(Data excerpts)

* * *

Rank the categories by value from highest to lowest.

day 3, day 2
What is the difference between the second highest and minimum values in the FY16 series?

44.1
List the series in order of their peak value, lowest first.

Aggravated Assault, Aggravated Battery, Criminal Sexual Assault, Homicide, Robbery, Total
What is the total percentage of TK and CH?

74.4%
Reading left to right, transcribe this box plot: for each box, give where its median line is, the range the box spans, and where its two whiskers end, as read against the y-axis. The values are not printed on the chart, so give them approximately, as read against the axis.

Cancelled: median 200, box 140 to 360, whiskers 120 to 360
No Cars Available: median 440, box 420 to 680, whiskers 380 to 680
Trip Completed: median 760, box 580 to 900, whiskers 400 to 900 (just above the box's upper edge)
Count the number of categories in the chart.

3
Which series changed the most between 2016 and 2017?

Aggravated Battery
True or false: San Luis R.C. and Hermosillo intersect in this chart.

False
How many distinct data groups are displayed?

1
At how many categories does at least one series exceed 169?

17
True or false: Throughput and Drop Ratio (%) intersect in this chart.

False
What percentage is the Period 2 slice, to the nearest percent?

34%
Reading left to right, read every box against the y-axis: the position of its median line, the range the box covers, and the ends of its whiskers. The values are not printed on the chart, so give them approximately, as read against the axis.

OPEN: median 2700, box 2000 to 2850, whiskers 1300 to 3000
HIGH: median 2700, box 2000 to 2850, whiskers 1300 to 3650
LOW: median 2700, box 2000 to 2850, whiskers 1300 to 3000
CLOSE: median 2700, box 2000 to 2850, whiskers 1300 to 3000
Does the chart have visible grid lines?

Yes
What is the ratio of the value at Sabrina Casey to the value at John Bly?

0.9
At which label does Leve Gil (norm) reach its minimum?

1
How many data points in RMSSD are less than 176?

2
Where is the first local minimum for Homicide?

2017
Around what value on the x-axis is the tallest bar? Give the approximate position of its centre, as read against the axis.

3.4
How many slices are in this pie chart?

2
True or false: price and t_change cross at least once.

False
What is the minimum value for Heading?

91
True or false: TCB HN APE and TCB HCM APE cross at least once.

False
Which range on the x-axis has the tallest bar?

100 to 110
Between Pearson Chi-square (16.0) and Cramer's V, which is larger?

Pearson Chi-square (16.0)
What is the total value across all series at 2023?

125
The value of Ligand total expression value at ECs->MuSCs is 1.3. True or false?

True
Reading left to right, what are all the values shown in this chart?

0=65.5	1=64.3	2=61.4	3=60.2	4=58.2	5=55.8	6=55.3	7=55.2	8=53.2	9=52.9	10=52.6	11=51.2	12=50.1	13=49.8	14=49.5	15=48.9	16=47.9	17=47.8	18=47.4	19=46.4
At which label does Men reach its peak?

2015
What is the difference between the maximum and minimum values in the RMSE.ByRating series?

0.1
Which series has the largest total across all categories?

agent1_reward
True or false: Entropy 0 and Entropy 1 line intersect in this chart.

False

* * *

_WHAT YOU ARE ASKED TO DO:_
Update the data above so that each occurrence of "chart" reads "graph", leaving every other word unchanged.

_WRITTEN RESPONSE:_
Rank the categories by value from highest to lowest.

day 3, day 2
What is the difference between the second highest and minimum values in the FY16 series?

44.1
List the series in order of their peak value, lowest first.

Aggravated Assault, Aggravated Battery, Criminal Sexual Assault, Homicide, Robbery, Total
What is the total percentage of TK and CH?

74.4%
Reading left to right, transcribe this box plot: for each box, give where its median line is, the range the box spans, and where its two whiskers end, as read against the y-axis. The values are not printed on the graph, so give them approximately, as read against the axis.

Cancelled: median 200, box 140 to 360, whiskers 120 to 360
No Cars Available: median 440, box 420 to 680, whiskers 380 to 680
Trip Completed: median 760, box 580 to 900, whiskers 400 to 900 (just above the box's upper edge)
Count the number of categories in the graph.

3
Which series changed the most between 2016 and 2017?

Aggravated Battery
True or false: San Luis R.C. and Hermosillo intersect in this graph.

False
How many distinct data groups are displayed?

1
At how many categories does at least one series exceed 169?

17
True or false: Throughput and Drop Ratio (%) intersect in this graph.

False
What percentage is the Period 2 slice, to the nearest percent?

34%
Reading left to right, read every box against the y-axis: the position of its median line, the range the box covers, and the ends of its whiskers. The values are not printed on the graph, so give them approximately, as read against the axis.

OPEN: median 2700, box 2000 to 2850, whiskers 1300 to 3000
HIGH: median 2700, box 2000 to 2850, whiskers 1300 to 3650
LOW: median 2700, box 2000 to 2850, whiskers 1300 to 3000
CLOSE: median 2700, box 2000 to 2850, whiskers 1300 to 3000
Does the graph have visible grid lines?

Yes
What is the ratio of the value at Sabrina Casey to the value at John Bly?

0.9
At which label does Leve Gil (norm) reach its minimum?

1
How many data points in RMSSD are less than 176?

2
Where is the first local minimum for Homicide?

2017
Around what value on the x-axis is the tallest bar? Give the approximate position of its centre, as read against the axis.

3.4
How many slices are in this pie graph?

2
True or false: price and t_change cross at least once.

False
What is the minimum value for Heading?

91
True or false: TCB HN APE and TCB HCM APE cross at least once.

False
Which range on the x-axis has the tallest bar?

100 to 110
Between Pearson Chi-square (16.0) and Cramer's V, which is larger?

Pearson Chi-square (16.0)
What is the total value across all series at 2023?

125
The value of Ligand total expression value at ECs->MuSCs is 1.3. True or false?

True
Reading left to right, what are all the values shown in this graph?

0=65.5	1=64.3	2=61.4	3=60.2	4=58.2	5=55.8	6=55.3	7=55.2	8=53.2	9=52.9	10=52.6	11=51.2	12=50.1	13=49.8	14=49.5	15=48.9	16=47.9	17=47.8	18=47.4	19=46.4
At which label does Men reach its peak?

2015
What is the difference between the maximum and minimum values in the RMSE.ByRating series?

0.1
Which series has the largest total across all categories?

agent1_reward
True or false: Entropy 0 and Entropy 1 line intersect in this graph.

False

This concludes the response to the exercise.